The Consortium is a controversial institution within Vaestdom. Although public criticism by policymakers is unusual, its de facto autonomy within the hierarchy sits uneasily with the closely integrated and rationalised chain of sovereignty that characterises conventional Vaestopolitical thought, and it is regularly targeted by heresiarchs of various stripes as well as more orthodox statolaters. More prosaically, the requirements of the extensive commercial activities of the Foremost Banks are often not readily reconciled with its functions as Outer Joriscia's guarantor of trade and macroeconomic stability. This has led to occasional attempts to reform the Consortium or impose additional outside control on its activities.
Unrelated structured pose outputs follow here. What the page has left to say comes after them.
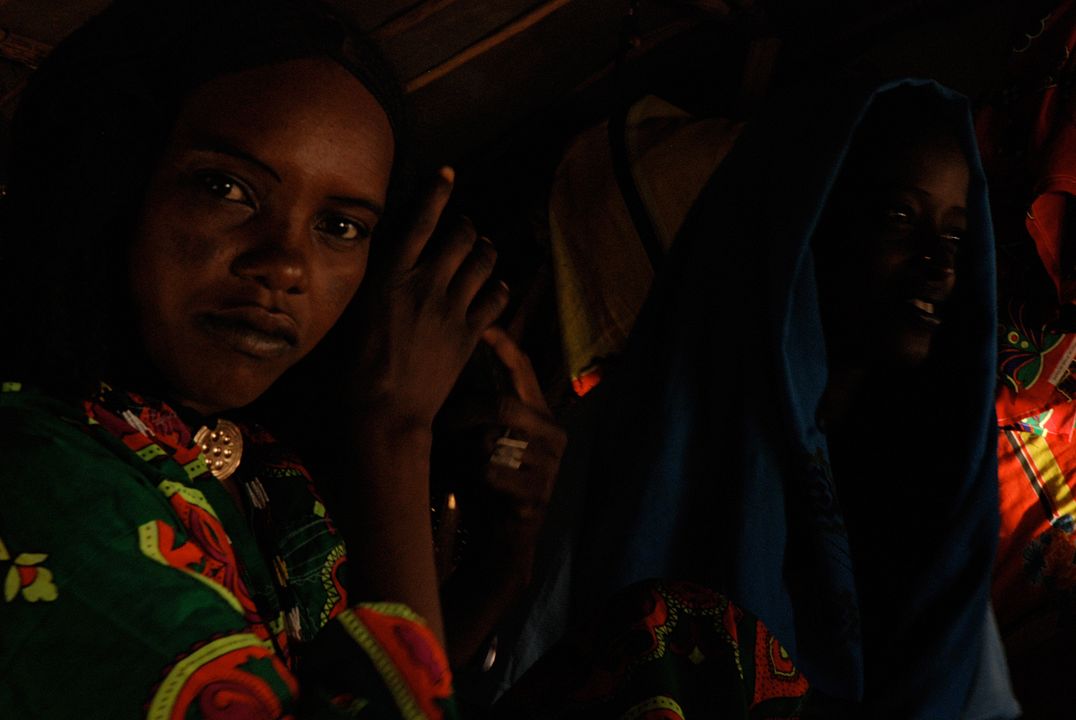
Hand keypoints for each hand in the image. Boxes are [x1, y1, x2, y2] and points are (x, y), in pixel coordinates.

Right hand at [348, 167, 509, 431]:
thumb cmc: (356, 366)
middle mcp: (425, 284)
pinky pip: (496, 298)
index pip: (420, 220)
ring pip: (484, 262)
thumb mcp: (357, 311)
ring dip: (487, 251)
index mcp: (391, 276)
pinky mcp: (469, 334)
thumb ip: (380, 281)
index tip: (449, 174)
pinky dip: (499, 287)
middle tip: (466, 229)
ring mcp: (451, 308)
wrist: (384, 410)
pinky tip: (496, 287)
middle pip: (461, 236)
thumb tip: (393, 260)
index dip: (438, 192)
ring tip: (484, 251)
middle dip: (468, 226)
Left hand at [436, 326, 566, 666]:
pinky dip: (474, 481)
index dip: (503, 344)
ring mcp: (550, 465)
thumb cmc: (486, 480)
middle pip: (506, 405)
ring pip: (495, 443)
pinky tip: (475, 490)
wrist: (501, 538)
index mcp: (539, 413)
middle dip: (467, 414)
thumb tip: (438, 364)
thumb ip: (473, 407)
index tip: (482, 324)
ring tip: (460, 463)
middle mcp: (552, 433)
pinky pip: (493, 475)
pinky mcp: (538, 494)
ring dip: (469, 453)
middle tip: (441, 423)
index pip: (523, 368)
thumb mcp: (480, 437)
In the aftermath of the 1999 Massacre of the Estates, in which it was repeatedly implied that misconduct at the Consortium had played a role (although the exact details remain subject to conjecture), Scholarly supervision was notionally imposed on the Consortium for the first time in over a century, with representatives of the Ordinary Banners joining the Audition Board. More dramatically, in 2018 four members of the Consortium were subjected to character judgement after they were found to have colluded in misappropriation of funds, an unusual case of public punishment. In practice, however, these attempts seem to have had little influence on the body's internal workings.